• [Input data]:
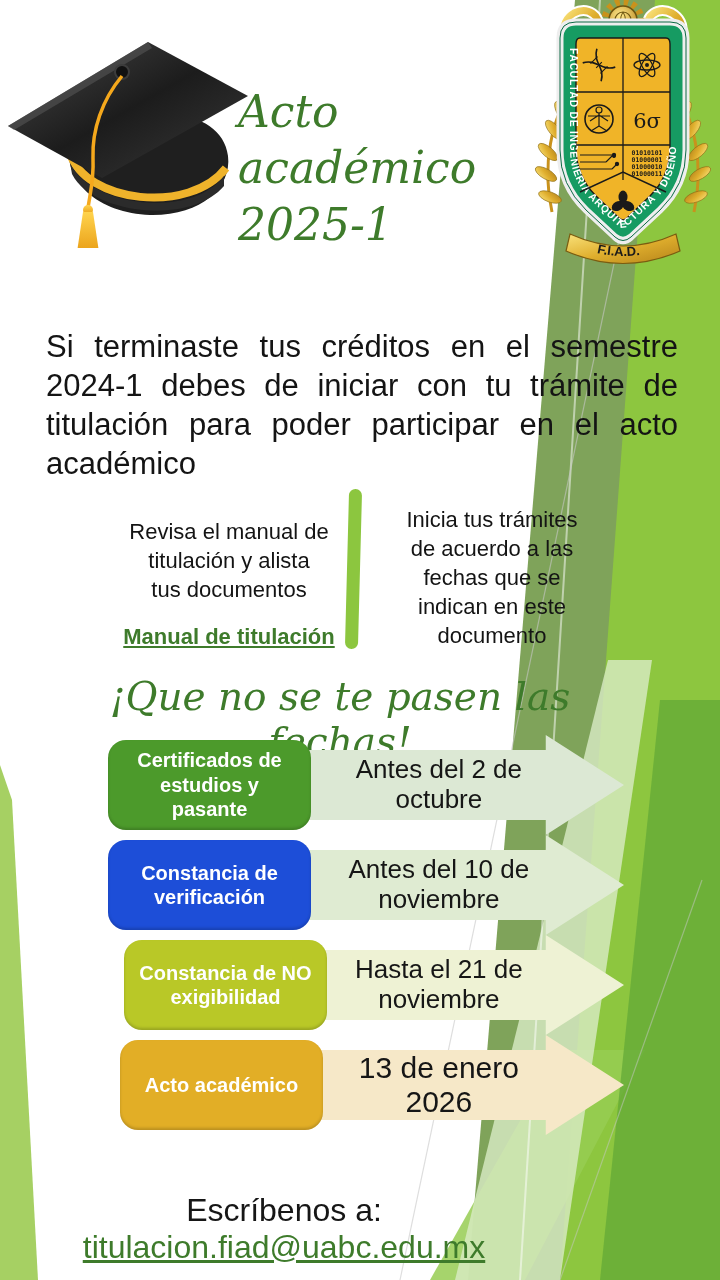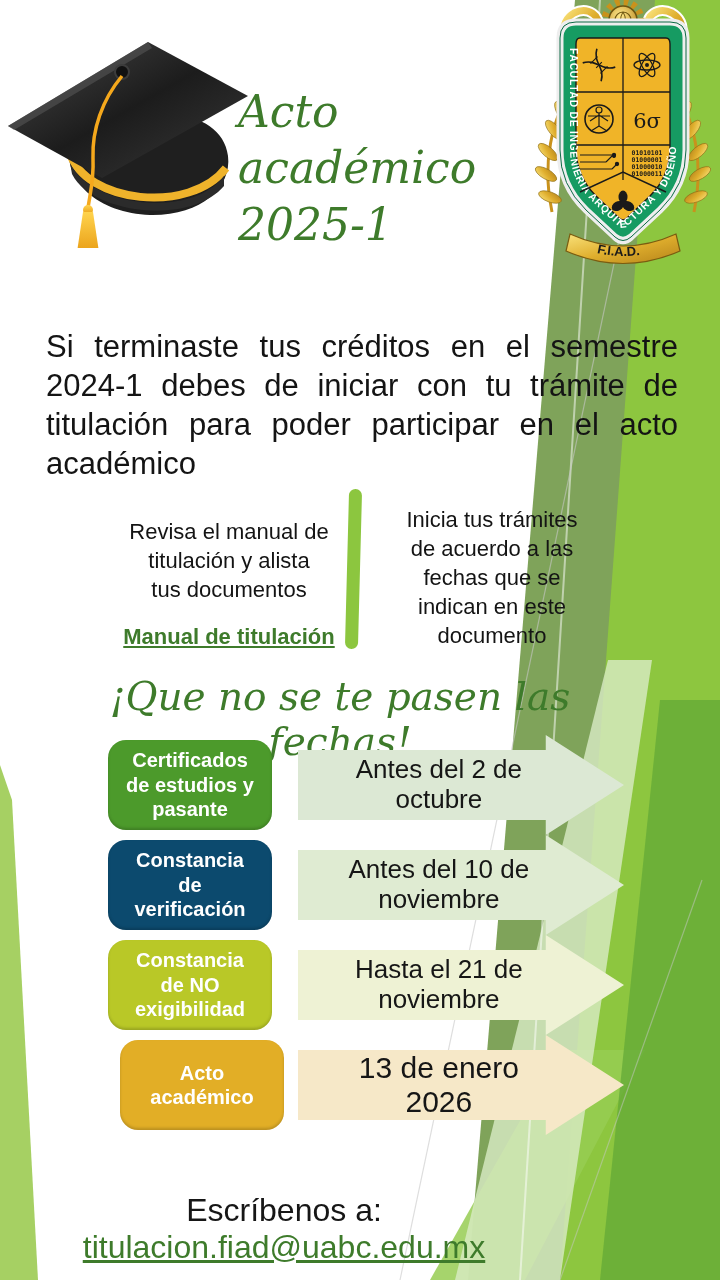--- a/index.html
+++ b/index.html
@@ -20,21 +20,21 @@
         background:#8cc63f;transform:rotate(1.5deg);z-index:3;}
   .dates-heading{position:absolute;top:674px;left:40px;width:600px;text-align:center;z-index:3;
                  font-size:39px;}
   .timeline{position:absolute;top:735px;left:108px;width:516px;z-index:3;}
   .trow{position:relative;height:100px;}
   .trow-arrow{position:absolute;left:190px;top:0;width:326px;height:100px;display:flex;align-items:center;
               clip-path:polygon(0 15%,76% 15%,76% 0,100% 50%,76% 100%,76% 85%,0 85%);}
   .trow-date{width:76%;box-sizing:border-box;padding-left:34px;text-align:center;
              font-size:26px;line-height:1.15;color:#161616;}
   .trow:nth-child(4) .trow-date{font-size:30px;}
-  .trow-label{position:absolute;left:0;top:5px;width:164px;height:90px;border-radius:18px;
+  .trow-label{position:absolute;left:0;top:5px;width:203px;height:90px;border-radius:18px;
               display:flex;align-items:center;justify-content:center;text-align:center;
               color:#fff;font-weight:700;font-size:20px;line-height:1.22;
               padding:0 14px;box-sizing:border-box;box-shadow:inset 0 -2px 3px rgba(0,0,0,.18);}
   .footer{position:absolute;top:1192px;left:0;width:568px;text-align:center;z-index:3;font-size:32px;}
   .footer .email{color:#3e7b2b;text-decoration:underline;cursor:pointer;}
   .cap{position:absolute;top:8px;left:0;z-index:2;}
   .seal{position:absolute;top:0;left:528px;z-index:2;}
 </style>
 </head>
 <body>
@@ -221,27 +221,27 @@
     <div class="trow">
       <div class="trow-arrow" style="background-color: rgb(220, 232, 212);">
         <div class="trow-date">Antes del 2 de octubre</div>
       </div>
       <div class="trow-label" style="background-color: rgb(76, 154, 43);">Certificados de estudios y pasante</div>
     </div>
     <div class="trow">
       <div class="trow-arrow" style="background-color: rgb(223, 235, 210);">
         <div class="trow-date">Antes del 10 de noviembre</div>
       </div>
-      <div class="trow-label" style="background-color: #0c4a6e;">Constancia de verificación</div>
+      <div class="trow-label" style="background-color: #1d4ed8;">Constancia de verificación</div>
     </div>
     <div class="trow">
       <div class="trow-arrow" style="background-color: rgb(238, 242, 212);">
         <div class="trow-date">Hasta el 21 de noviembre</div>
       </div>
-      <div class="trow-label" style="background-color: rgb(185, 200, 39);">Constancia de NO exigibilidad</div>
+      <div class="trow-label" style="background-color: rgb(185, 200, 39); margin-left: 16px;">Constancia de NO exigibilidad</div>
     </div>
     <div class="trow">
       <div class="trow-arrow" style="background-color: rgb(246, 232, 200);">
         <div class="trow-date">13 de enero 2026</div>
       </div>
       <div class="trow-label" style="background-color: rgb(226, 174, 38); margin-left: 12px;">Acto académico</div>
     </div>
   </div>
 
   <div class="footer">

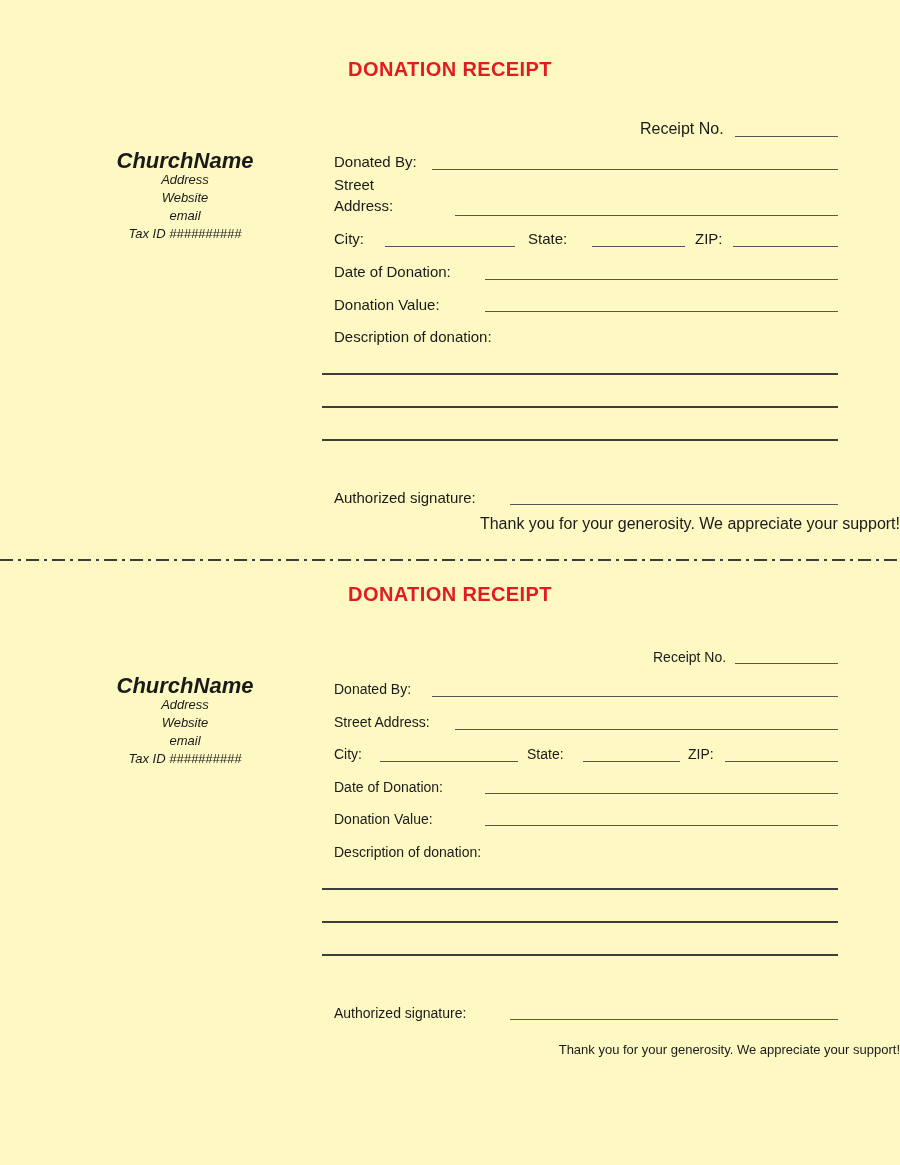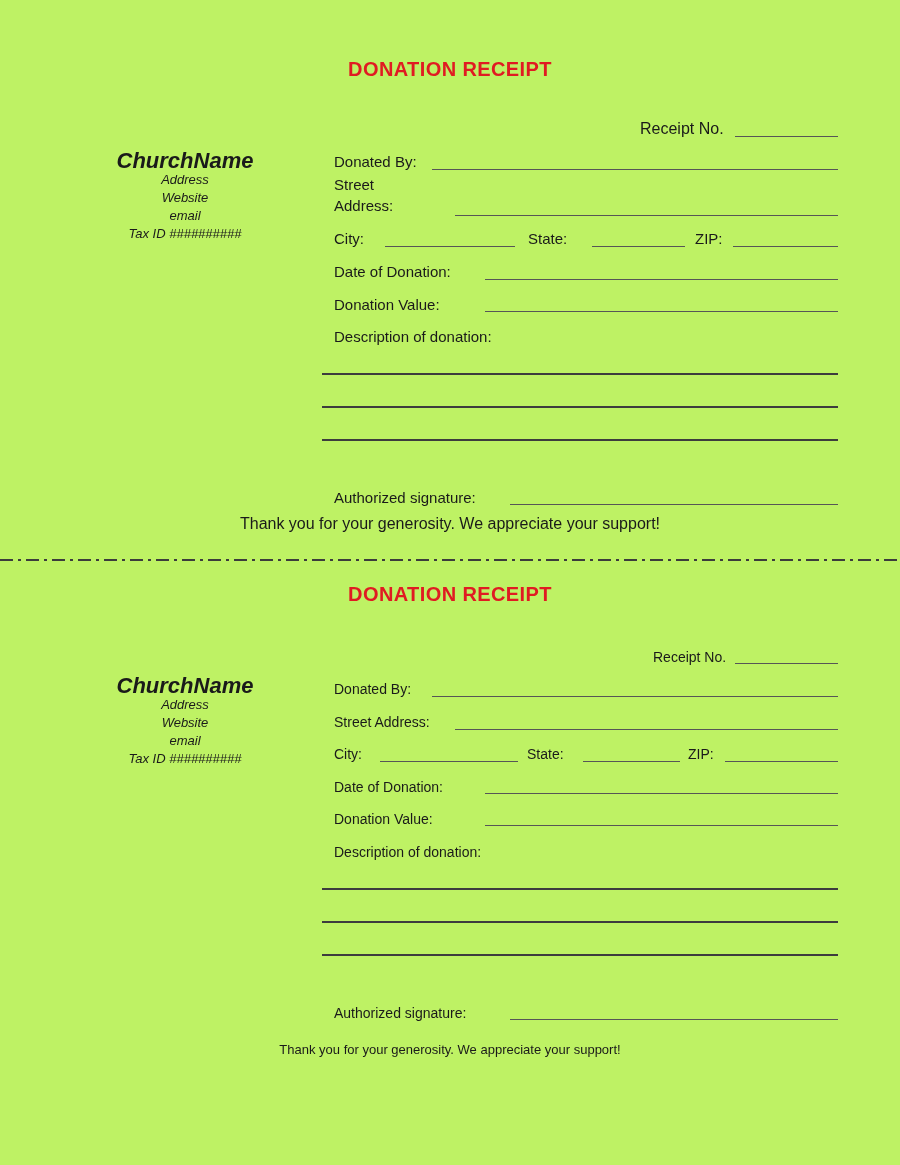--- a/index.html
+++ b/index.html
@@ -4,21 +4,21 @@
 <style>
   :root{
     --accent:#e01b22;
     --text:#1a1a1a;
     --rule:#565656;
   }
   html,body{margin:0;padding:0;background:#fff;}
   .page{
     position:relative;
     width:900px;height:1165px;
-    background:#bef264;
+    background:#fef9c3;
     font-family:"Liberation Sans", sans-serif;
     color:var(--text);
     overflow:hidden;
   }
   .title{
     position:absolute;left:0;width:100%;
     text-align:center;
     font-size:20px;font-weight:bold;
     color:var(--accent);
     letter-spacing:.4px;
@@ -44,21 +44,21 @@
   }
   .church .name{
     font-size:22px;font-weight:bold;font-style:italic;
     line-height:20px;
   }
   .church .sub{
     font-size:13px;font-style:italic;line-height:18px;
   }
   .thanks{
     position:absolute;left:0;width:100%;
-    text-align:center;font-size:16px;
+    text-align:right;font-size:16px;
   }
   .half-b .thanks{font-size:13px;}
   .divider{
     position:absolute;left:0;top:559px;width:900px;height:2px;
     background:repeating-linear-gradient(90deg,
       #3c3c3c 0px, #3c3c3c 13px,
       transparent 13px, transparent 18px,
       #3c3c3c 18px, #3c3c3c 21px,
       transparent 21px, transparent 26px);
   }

• [Problem statement]: Copy out every line from the material above where the string "footer" turns up.

• [Result of the exercise]:
   .footer{position:absolute;top:1192px;left:0;width:568px;text-align:center;z-index:3;font-size:32px;}
   .footer .email{color:#3e7b2b;text-decoration:underline;cursor:pointer;}
   <div class="footer">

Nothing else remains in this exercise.